Data items:
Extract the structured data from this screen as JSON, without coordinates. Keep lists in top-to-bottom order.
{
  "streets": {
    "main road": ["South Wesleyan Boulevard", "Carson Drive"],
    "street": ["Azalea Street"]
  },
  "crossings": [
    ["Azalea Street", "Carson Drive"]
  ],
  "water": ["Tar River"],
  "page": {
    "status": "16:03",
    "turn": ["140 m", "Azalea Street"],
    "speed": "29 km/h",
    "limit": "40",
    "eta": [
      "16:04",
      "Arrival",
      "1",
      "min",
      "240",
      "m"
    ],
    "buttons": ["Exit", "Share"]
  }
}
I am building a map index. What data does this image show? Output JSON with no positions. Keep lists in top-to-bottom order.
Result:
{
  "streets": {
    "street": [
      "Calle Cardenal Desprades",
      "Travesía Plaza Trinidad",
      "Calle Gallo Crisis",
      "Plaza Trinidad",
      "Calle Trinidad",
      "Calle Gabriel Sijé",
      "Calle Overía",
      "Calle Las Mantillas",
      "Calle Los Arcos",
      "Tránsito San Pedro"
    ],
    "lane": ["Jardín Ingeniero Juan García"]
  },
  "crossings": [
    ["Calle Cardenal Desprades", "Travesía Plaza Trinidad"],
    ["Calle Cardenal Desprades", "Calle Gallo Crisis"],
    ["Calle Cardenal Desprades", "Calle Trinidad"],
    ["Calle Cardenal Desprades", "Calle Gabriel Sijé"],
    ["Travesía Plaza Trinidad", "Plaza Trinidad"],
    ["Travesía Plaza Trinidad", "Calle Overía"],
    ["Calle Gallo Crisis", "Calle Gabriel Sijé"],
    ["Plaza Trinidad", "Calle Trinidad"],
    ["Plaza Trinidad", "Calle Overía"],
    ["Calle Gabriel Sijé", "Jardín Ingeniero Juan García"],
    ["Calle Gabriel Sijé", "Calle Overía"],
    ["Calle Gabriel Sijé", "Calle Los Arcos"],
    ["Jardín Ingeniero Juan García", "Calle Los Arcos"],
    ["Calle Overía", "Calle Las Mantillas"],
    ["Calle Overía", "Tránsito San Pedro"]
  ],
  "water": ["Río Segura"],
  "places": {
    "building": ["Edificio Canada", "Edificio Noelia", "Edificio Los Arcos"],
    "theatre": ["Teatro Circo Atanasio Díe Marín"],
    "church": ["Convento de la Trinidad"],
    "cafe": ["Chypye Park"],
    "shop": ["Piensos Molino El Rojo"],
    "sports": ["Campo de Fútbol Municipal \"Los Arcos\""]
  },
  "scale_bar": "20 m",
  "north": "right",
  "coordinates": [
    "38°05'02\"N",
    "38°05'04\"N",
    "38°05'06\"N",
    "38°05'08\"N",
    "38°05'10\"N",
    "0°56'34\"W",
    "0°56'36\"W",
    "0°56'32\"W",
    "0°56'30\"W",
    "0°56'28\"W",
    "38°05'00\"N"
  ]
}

TRY IT: Where a line in the entries holds "coordinates", copy that line.

WRITTEN ANSWER:
Extract the structured data from this screen as JSON, without coordinates. Keep lists in top-to-bottom order.
  "coordinates": [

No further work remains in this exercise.